Erich finds this to be a very interesting piece of information in relation to hydraulic fracturing.  He said it shows that with proper casing, the chemicals, which are heavy, will not naturally progress upward. He said they would have to be pumped into the aquifer, so it is unlikely that fracturing water can contaminate groundwater supplies. When people ask him if he is afraid of fracturing near his home, he tells them that he is most concerned about his water during vertical operations which pass through fresh water aquifers.  Some of these operations can be close to 1000 feet deep.  Therefore it is very important that the protective gas well casing and cement grout are constructed carefully.  This means casing must not have any defects and cement must be pumped carefully and allowed to set, in the water industry the guidance is at least 24 hours, before continuing the drilling process. 

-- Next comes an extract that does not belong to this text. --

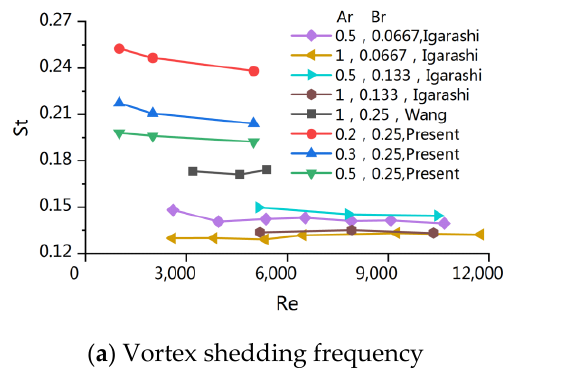
11 of 20 Figure 7. Space–time contour plots of streamwise velocity: ( a ) Ar = 0.2, Re = 1000; ( b ) Ar = 0.3, Re = 1000; ( c ) Ar = 0.5, Re = 1000; ( d ) Ar = 0.2, Re = 2000; ( e ) Ar = 0.3, Re = 2000; ( f ) Ar = 0.5, Re = 2000; ( g ) Ar = 0.2, Re = 5000; ( h ) Ar = 0.3, Re = 5000; ( i ) Ar = 0.5, Re = 5000.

He’s not worried about  hydraulic fracturing, and with his position as the Emergency Response Program Manager, he has investigated many incidents in this area and knows perfectly well what  could go wrong.  Knowing his background, this spoke volumes to me about how misinformed the public is on the topic of hydraulic fracturing.


To remediate barium contamination well owners have two solutions.  They can either find a new source of water or put  a treatment system in place. In the 1980s, most chose treatment systems. Some people used softeners (sodium chloride) that would bond with the barium and clean it up or Green Sand. Others chose to put in reverse osmosis systems that remove the barium completely.

According to Erich, today if someone were to claim that drilling is the cause of barium in their water well, DEP would first look at the geology of the area surrounding your home as this plays a key factor in determining if you are located in an area with high concentrations of barium. They would then measure the depth of your well to see if it goes into the limestone formations below the aquifers, and Erich said he would hope a resident already had a baseline test conducted to show what their barium levels have been.

Why Is This Important?

Natural gas seems to be the new scapegoat anytime anything negative happens in the Commonwealth. From methane to barium, landowners are claiming contamination from natural gas operatrions nearby. Stray gas can occur from the production process, but it also can be pre-existing in water supplies or be found when digging for them.  Barium was a relatively new accusation, and when DEP released the results of a recent outcry we have been covering, it started to come to light that barium problems have been pre-existing in these counties for quite awhile (and not just because of the Bell Landfill Superfund Site). It is important for homeowners to be educated on this topic and to have their water tested, whether natural gas production is happening nearby or not.